Accordingly, a survey was conducted in the Kurose branch office in August 2020, and another was performed at Higashihiroshima City Hall in August 2021 as part of the present study. The survey results at the Kurose branch showed that human factors were most important for overall satisfaction, similar to the study by Mansor and Che Mohd Razali [2]. The author’s (2021) study presents the results of an Internet survey of ward offices in Osaka city. The regression analysis found that the composite variable of the service delivery quality factor was the most important, unlike the results for the Kurose branch office. After confirming the accuracy of administrative facilities and that the factors governing customer satisfaction differed depending on urban/suburban areas, this study aimed to empirically examine the factors governing customer satisfaction in the main office building of the city hall of a regional city with a population of less than 200,000 to obtain pointers for making practical improvements to administrative services.

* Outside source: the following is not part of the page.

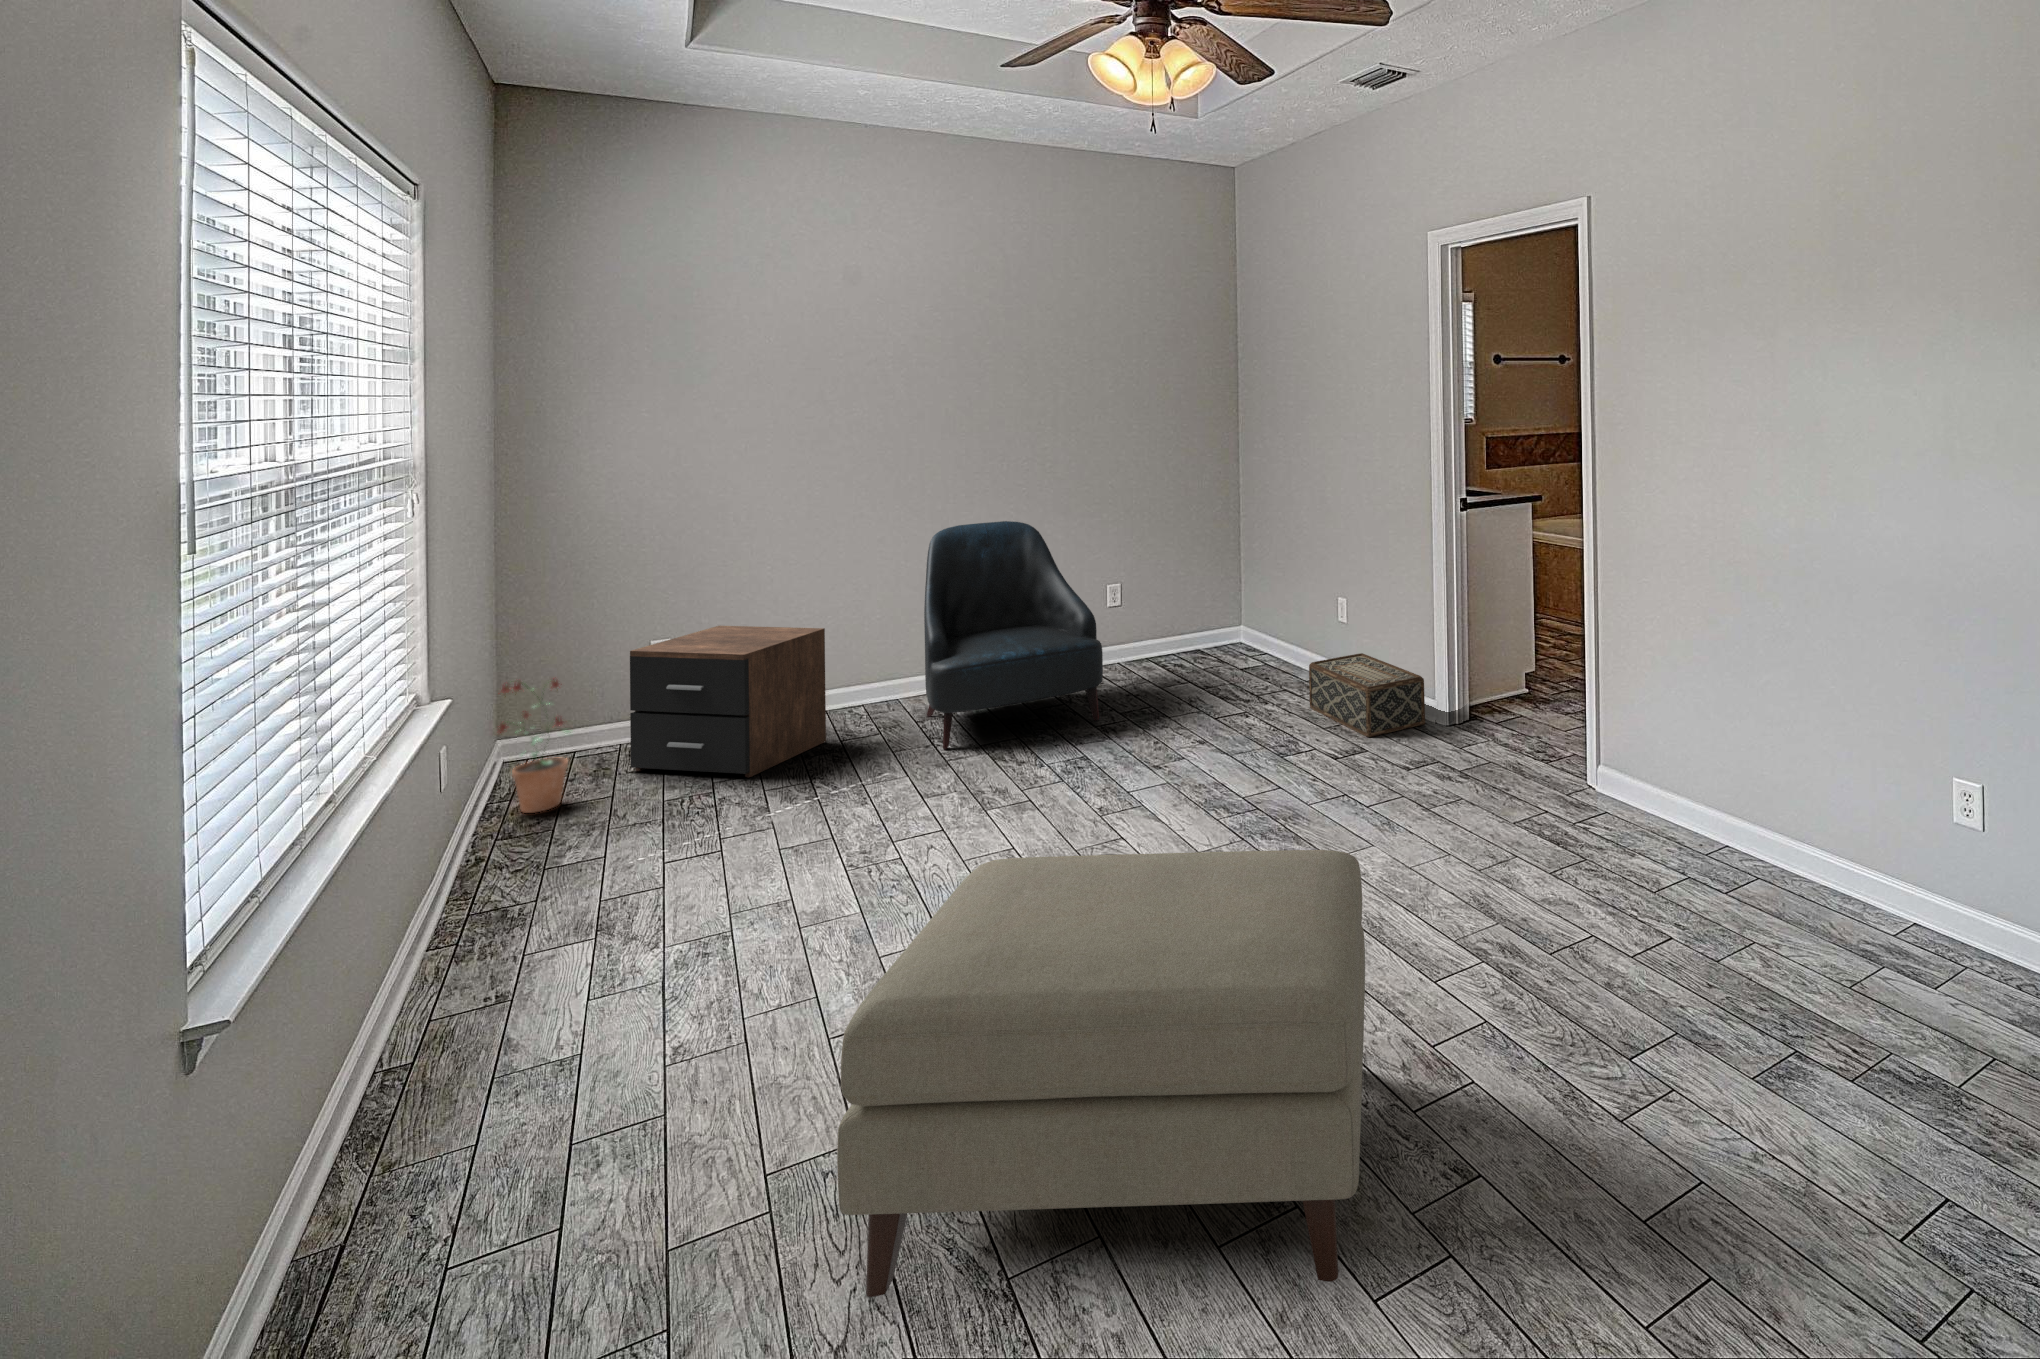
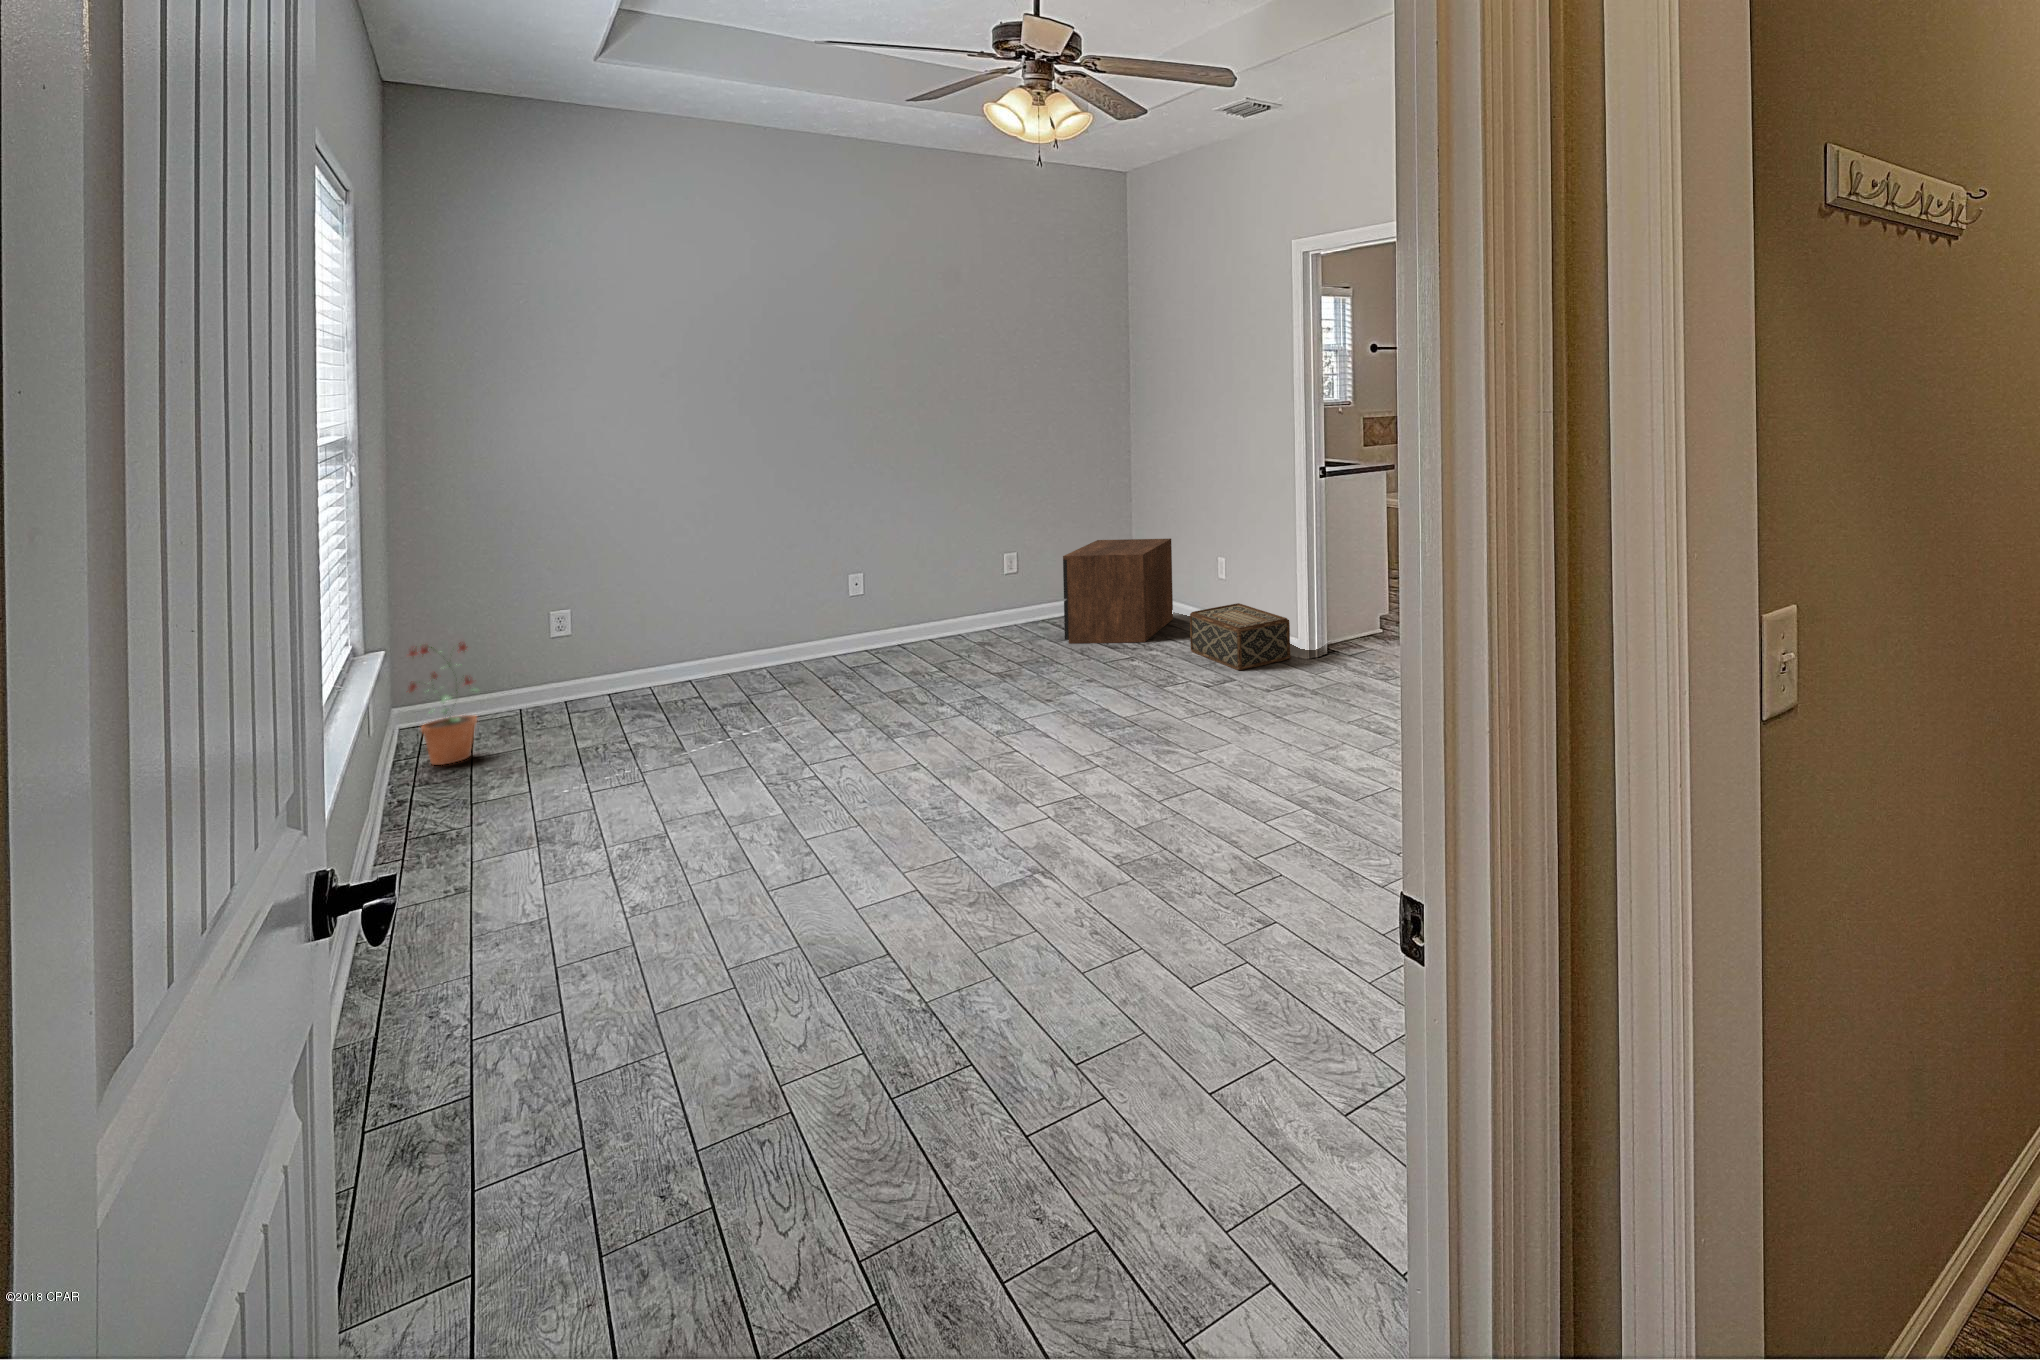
armchair: present [924,521,1103,750] -> none [828,495,999,698]
nightstand: present [630,626,826,777] -> present [1063,539,1173,644]
ottoman: present [837,850,1365,1297] -> none [797,717,1202,1019]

It also aimed to verify the usefulness of the scale by utilizing the three categories of satisfaction survey scales proposed by the author and examining the coefficient of determination of the regression analysis under different circumstances for the City Hall of a local city in Japan.
This study identifies the primary factors that influence the satisfaction level with counter services. It uses a similar method to that of Johnson and Gustafsson’s [1] study. The development of a simple method with equivalent measurement capabilities has methodological significance for customer satisfaction research and advantages in terms of practical application. To explore the determinants of user satisfaction and compare it with the survey already conducted in 2020 at the Kurose branch office, Higashihiroshima, the current study was performed at Higashihiroshima City Hall, located at Saijo Sakae-Machi, in the Saijo area.